Study text:
◇ ◇ ◇
# Travelling while passport is at the public security bureau



## emma_hansma (Jan 22, 2014)

Hi,

I have a work visa in my Australian passport. My passport is currently at the public security bureau in Harbin and I won't get it back until middle Feb. Unfortunately I get time off over spring festival and would really love the opportunity to travel to a city nearby. I have dual nationality so I have my Dutch passport but it doesn't contain my Visa. Can I catch the train and stay at a hotel with only my Dutch passport? Or do I have to resign myself to staying put during my holidays.

I really appreciate any advice.


----------



## cschrd2 (Oct 31, 2011)

If the passport is in the security bureau I request a travel paper which can be used as means of identification during the domestic travel. Works fine


----------



## peanutbutterjellytime (Jan 24, 2014)
◇ ◇ ◇
Dataset rows:
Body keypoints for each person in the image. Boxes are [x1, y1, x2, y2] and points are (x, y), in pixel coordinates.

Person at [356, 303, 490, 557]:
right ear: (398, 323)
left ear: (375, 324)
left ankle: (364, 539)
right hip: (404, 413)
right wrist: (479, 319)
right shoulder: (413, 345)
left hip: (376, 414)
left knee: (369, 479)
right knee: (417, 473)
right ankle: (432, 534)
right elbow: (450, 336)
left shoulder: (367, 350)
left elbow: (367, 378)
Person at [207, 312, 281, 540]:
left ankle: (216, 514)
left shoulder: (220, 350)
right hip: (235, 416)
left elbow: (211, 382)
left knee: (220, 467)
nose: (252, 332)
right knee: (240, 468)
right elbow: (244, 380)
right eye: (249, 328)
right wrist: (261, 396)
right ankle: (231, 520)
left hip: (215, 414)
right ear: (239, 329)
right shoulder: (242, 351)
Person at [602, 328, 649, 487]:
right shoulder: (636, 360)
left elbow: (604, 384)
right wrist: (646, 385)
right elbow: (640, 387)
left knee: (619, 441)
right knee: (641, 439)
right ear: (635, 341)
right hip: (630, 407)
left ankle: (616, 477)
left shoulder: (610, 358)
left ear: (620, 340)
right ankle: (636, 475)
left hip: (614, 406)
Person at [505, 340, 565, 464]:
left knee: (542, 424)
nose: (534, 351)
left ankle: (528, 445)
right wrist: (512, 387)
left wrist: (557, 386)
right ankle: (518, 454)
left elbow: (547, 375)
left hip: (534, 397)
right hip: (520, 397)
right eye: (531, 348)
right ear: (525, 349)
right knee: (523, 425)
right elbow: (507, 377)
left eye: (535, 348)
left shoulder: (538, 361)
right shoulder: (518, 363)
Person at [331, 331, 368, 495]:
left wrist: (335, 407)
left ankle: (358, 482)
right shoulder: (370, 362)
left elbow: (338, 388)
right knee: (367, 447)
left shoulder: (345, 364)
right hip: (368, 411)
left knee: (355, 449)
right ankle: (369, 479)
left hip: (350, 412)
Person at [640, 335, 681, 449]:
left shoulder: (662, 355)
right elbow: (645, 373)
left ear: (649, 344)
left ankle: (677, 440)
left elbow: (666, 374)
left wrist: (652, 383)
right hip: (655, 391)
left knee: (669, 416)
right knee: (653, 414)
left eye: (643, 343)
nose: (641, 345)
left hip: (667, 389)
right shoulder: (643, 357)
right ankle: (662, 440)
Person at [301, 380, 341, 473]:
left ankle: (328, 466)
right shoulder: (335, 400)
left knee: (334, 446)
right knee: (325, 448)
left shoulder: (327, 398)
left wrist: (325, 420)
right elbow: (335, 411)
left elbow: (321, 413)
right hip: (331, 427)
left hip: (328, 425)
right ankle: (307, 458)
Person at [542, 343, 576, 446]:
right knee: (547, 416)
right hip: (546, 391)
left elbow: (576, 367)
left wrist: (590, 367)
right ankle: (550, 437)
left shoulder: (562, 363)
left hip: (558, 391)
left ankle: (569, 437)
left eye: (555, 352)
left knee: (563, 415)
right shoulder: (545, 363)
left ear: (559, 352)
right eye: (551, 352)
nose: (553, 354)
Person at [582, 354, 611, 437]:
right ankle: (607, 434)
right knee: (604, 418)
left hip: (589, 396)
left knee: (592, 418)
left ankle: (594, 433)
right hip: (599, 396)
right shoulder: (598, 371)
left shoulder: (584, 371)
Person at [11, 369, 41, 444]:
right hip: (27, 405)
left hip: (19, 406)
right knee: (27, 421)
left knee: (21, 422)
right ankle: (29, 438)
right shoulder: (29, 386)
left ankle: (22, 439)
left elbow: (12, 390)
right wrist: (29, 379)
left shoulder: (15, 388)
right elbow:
◇ ◇ ◇
Task requirements:
1) In the passport thread, what does cschrd2 request while the passport is at the security bureau?
2) Resume the passport thread from its last line and carry it forward.

Your responses:
1) A travel paper that can be used as identification during domestic travel.

2)
It is not too big of a problem. I overstayed my visa and traveled around China, including on the fast train and slow trains and was never questioned or anything. I had lost my old passport and this one had no visa or anything. 

I was able to rent apartments and do everything else you can do with a visa, as nobody cares except for immigration.


----------



## Sizzling (Aug 29, 2013)

for taking a plane you need the recepit from the PSB with A PICTURE ATTACHED TO IT AND STAMPED BY THEM. This is a new rule so make sure you get a picture with the receipt.
Then it is no problem.

@peanutbutter: not sure if you are still overstaying your visa in China, but I would suggest to go to immigration as soon as possible. Overstaying a visa in china is a very bad idea, assuming you do want to leave at some point...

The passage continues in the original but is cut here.